In the event that an executive officer voluntarily terminates his employment for other than good reason, he is entitled to receive (i) his base salary and bonus, provided, however, that with respect to the bonus, for certain executive officers, there will be no proration of the bonus if such executive leaves prior to the last day of the year and, with respect to one executive officer, there will be no proration of the bonus in the event such executive officer leaves prior to March 31 in the year of his termination, (ii) any incentive, deferred or other compensation which has been earned or has become payable, but which has not yet been paid under the schedule originally contemplated in the agreement under which they were granted, (iii) any unpaid expense reimbursement and (iv) any other payments for benefits earned under the employment agreement or our plans.

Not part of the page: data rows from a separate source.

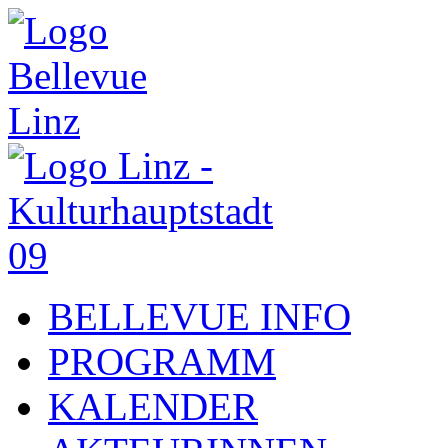
BELLEVUE INFO
PROGRAMM
KALENDER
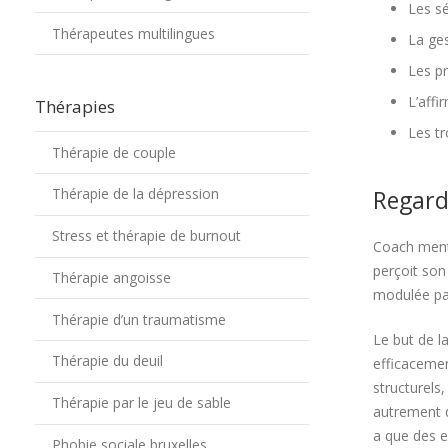
Les sé
Thérapeutes multilingues
La ges
Les p
L’affi
Thérapies
Les tr
Thérapie de couple
Regard
Thérapie de la dépression
Stress et thérapie de burnout
Coach menta
perçoit son
Thérapie angoisse
modulée pa
Thérapie d’un traumatisme
Le but de l
Thérapie du deuil
efficacemen
structurels
Thérapie par le jeu de sable
autrement di
a que des e
Phobie sociale bruxelles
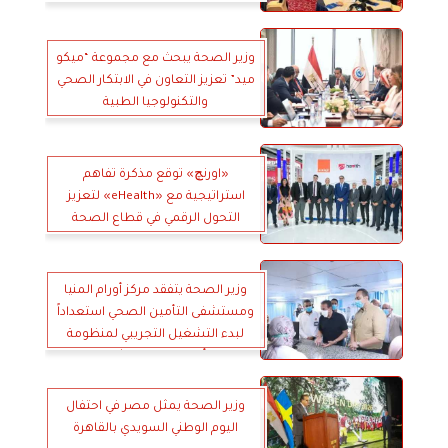
ومنظمة الصحة العالمية
وزير الصحة يبحث مع مجموعة “ميكو
ميد” تعزيز التعاون في الابتكار الصحي
والتكنولوجيا الطبية
«اورنچ» توقع مذكرة تفاهم
استراتيجية مع «eHealth» لتعزيز
التحول الرقمي في قطاع الصحة
وزير الصحة يتفقد مركز أورام المنيا
ومستشفى التأمين الصحي استعداداً
لبدء التشغيل التجريبي لمنظومة
التأمين الصحي الشامل
وزير الصحة يمثل مصر في احتفال
اليوم الوطني السويدي بالقاهرة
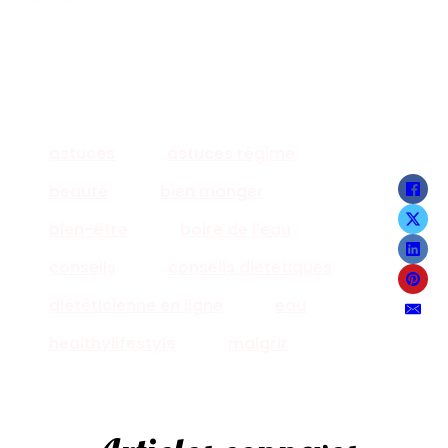
astuces
astuces régime
beauté
bien manger
bien-être
boire de l'eau
conseils
conseils diététiques
diététicienne en ligne
eau
healthylifestyle
maigrir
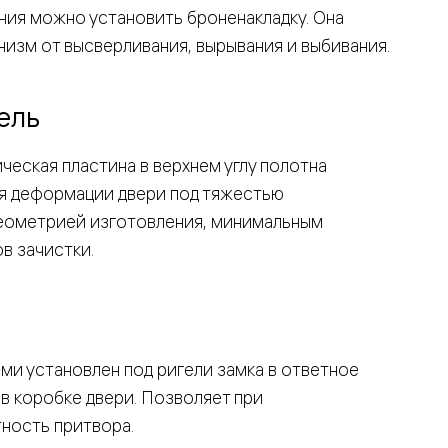
ния можно установить броненакладку. Она
изм от высверливания, вырывания и выбивания.
ель
ческая пластина в верхнем углу полотна
я деформации двери под тяжестью
геометрией изготовления, минимальным
в зачистки.
ми установлен под ригели замка в ответное
в коробке двери. Позволяет при
ность притвора.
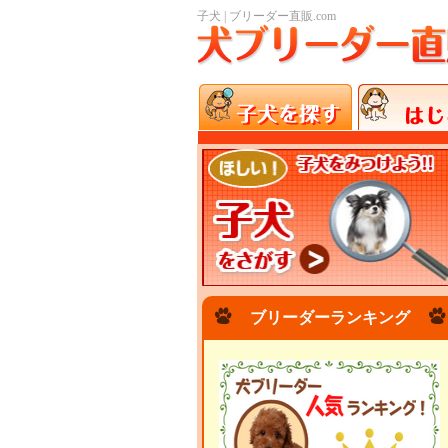
子犬 | ブリーダー直販.com
ブリーダーランキング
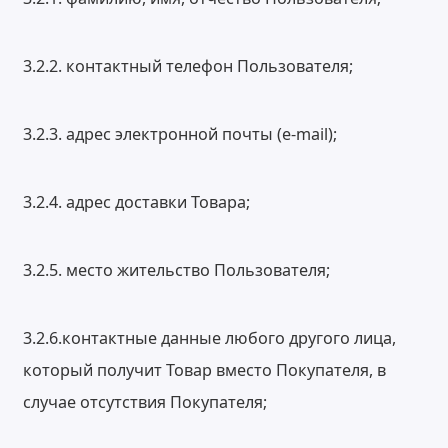
3.2.2. контактный телефон Пользователя;
3.2.3. адрес электронной почты (e-mail);
3.2.4. адрес доставки Товара;
3.2.5. место жительство Пользователя;
3.2.6.контактные данные любого другого лица,
который получит Товар вместо Покупателя, в
случае отсутствия Покупателя;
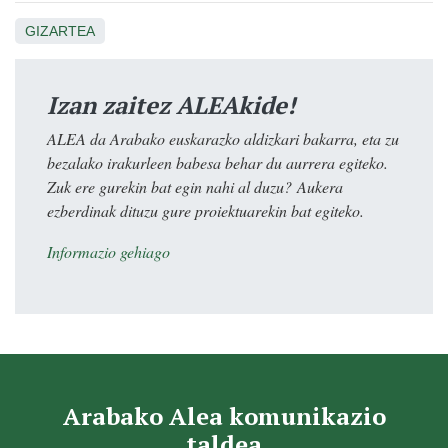
GIZARTEA
Izan zaitez ALEAkide!
ALEA da Arabako euskarazko aldizkari bakarra, eta zu
bezalako irakurleen babesa behar du aurrera egiteko.
Zuk ere gurekin bat egin nahi al duzu? Aukera
ezberdinak dituzu gure proiektuarekin bat egiteko.
Informazio gehiago
Arabako Alea komunikazio
taldea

In the event of death or disability, the executive is entitled to receive certain benefits. For this purpose, the definition of "disability" corresponds to the definition under IRC Section 409A and the supporting Treasury regulations. The benefits will (i) in the case of death be paid in a lump sum and be equal to the base salary that would otherwise have been paid for a six-month period following the termination date and (ii) in the case of disability be up to thirteen weeks of ongoing base salary plus a lump sum equal to six months of base salary.

See Note 16 for a discussion related to the separation agreement entered into with our former chief executive officer in 2011.